- [EXERCISE DETAILS] What you return must match the records below exactly, apart from the omitted pictures.

◇ ◇ ◇ ◇ ◇

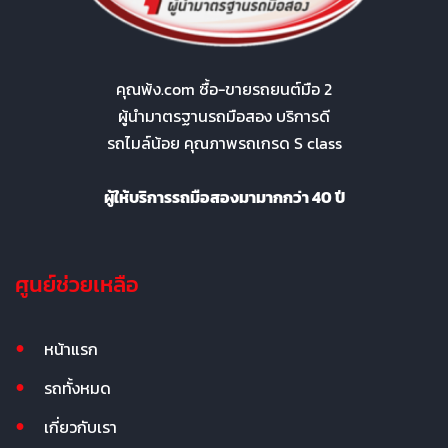
คุณพ้ง.com ซื้อ-ขายรถยนต์มือ 2
ผู้นำมาตรฐานรถมือสอง บริการดี
รถไมล์น้อย คุณภาพรถเกรด S class
ผู้ให้บริการรถมือสองมามากกว่า 40 ปี
ศูนย์ช่วยเหลือ
หน้าแรก
รถทั้งหมด
เกี่ยวกับเรา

◇ ◇ ◇ ◇ ◇

- [YOUR SOLUTION]
คุณพ้ง.com ซื้อ-ขายรถยนต์มือ 2
ผู้นำมาตรฐานรถมือสอง บริการดี
รถไมล์น้อย คุณภาพรถเกรด S class
ผู้ให้บริการรถมือสองมามากกว่า 40 ปี
ศูนย์ช่วยเหลือ
หน้าแรก
รถทั้งหมด
เกี่ยวกับเรา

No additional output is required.